━━━━━ MATERIAL PROVIDED ━━━━━

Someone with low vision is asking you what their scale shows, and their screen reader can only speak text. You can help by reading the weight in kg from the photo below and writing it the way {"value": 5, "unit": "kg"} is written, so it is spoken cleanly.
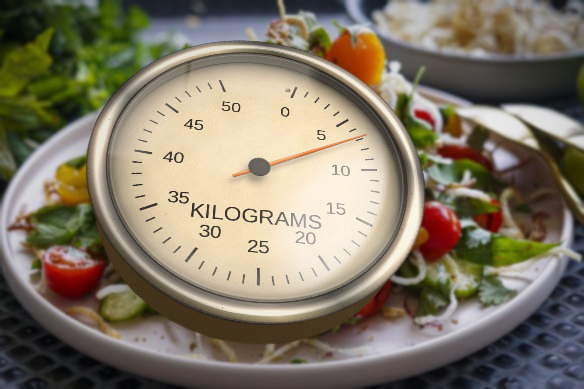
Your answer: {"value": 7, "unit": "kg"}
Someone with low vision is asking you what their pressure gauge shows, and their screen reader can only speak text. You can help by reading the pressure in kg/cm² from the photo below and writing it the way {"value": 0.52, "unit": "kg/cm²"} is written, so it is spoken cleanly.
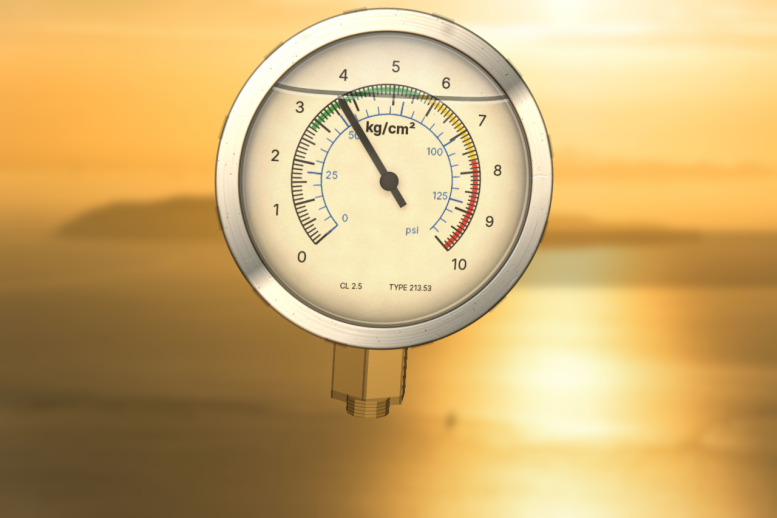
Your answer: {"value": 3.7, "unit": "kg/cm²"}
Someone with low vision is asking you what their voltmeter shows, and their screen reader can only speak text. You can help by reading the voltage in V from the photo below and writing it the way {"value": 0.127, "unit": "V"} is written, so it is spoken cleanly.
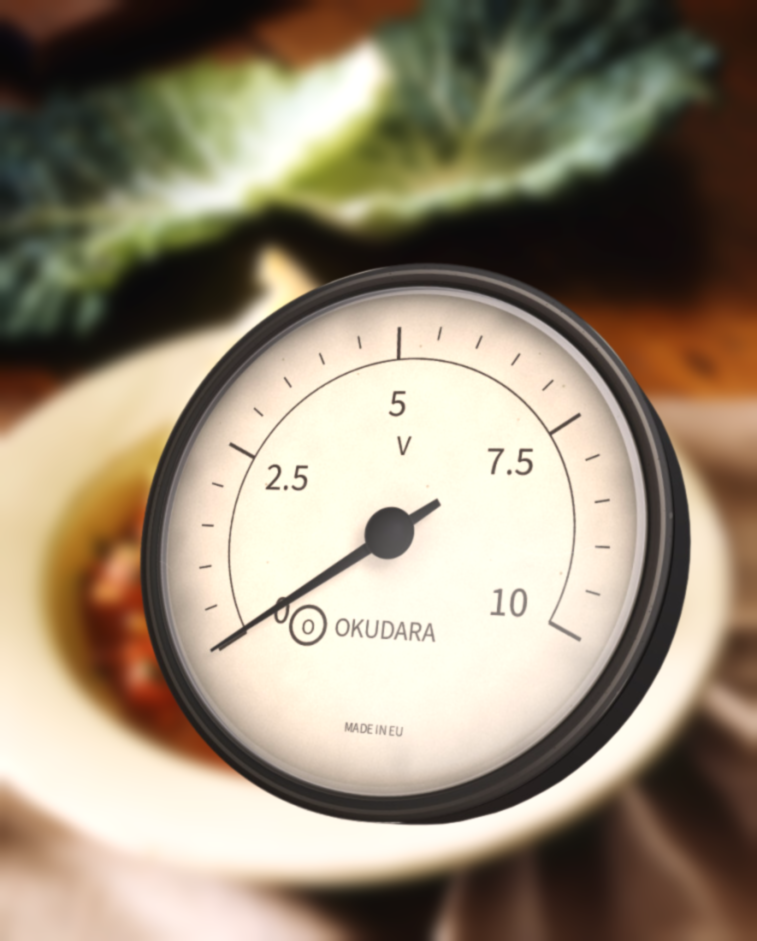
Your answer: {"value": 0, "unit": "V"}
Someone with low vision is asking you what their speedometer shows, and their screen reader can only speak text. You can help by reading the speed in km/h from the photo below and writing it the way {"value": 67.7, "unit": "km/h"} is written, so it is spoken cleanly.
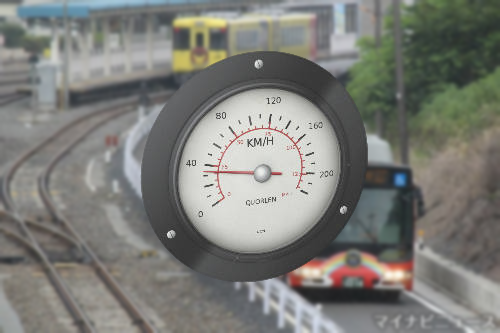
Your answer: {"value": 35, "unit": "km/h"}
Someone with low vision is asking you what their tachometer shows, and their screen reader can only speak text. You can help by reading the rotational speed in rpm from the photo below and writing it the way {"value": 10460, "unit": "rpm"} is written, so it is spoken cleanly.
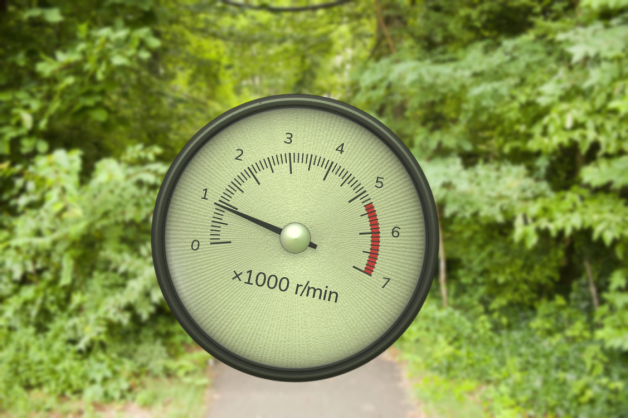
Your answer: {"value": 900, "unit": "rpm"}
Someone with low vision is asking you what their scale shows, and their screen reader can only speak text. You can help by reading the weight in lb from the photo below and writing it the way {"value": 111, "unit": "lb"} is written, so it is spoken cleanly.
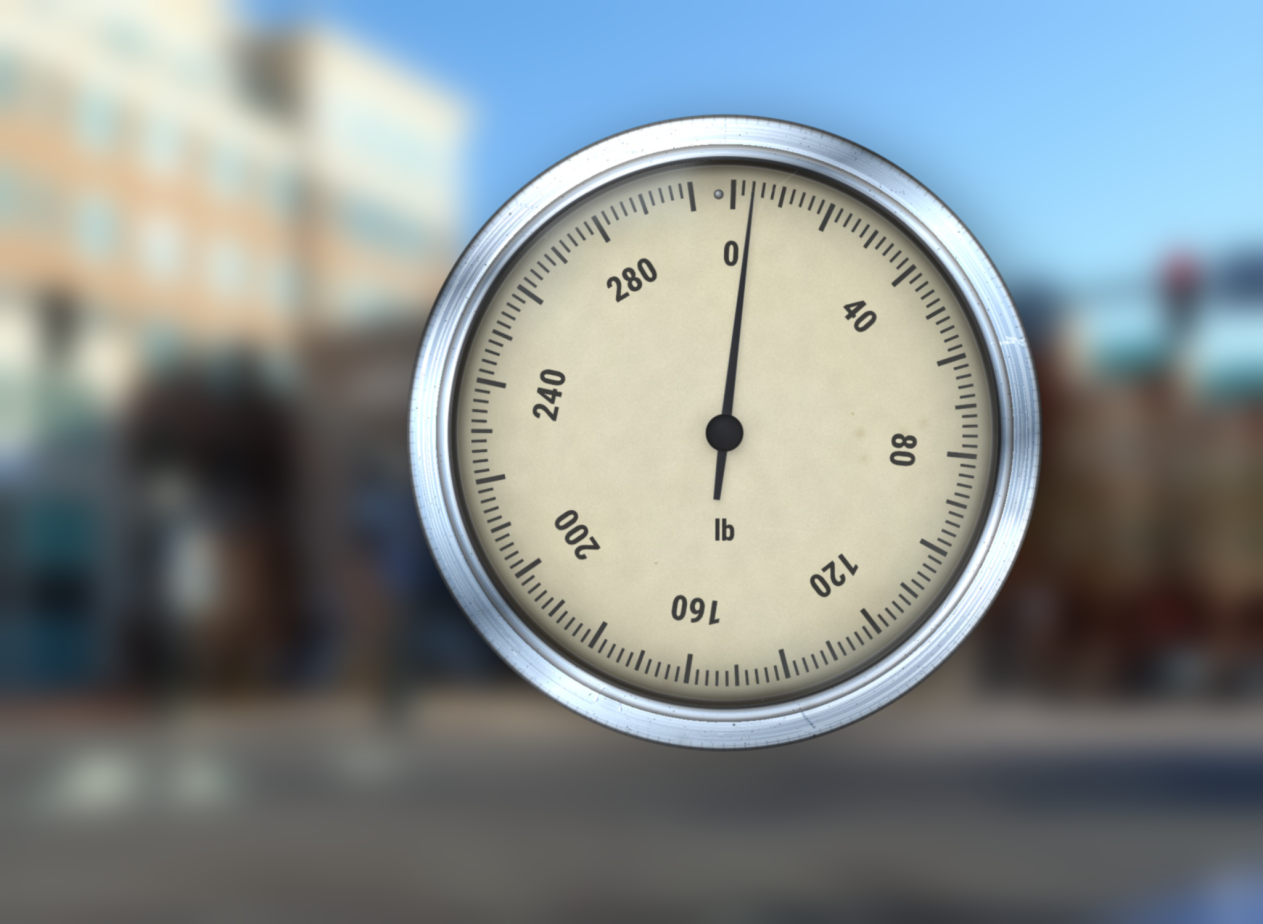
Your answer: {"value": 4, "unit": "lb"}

━━━━━

Convert all the rows above into a Markdown table with a No column that numbers each line and a Line column that holds its text, skipping blank lines. Leave the pictures out.

| No | Line |
|---|---|
| 1 | Someone with low vision is asking you what their scale shows, and their screen reader can only speak text. You can help by reading the weight in kg from the photo below and writing it the way {"value": 5, "unit": "kg"} is written, so it is spoken cleanly. |
| 2 | Your answer: {"value": 7, "unit": "kg"} |
| 3 | Someone with low vision is asking you what their pressure gauge shows, and their screen reader can only speak text. You can help by reading the pressure in kg/cm² from the photo below and writing it the way {"value": 0.52, "unit": "kg/cm²"} is written, so it is spoken cleanly. |
| 4 | Your answer: {"value": 3.7, "unit": "kg/cm²"} |
| 5 | Someone with low vision is asking you what their voltmeter shows, and their screen reader can only speak text. You can help by reading the voltage in V from the photo below and writing it the way {"value": 0.127, "unit": "V"} is written, so it is spoken cleanly. |
| 6 | Your answer: {"value": 0, "unit": "V"} |
| 7 | Someone with low vision is asking you what their speedometer shows, and their screen reader can only speak text. You can help by reading the speed in km/h from the photo below and writing it the way {"value": 67.7, "unit": "km/h"} is written, so it is spoken cleanly. |
| 8 | Your answer: {"value": 35, "unit": "km/h"} |
| 9 | Someone with low vision is asking you what their tachometer shows, and their screen reader can only speak text. You can help by reading the rotational speed in rpm from the photo below and writing it the way {"value": 10460, "unit": "rpm"} is written, so it is spoken cleanly. |
| 10 | Your answer: {"value": 900, "unit": "rpm"} |
| 11 | Someone with low vision is asking you what their scale shows, and their screen reader can only speak text. You can help by reading the weight in lb from the photo below and writing it the way {"value": 111, "unit": "lb"} is written, so it is spoken cleanly. |
| 12 | Your answer: {"value": 4, "unit": "lb"} |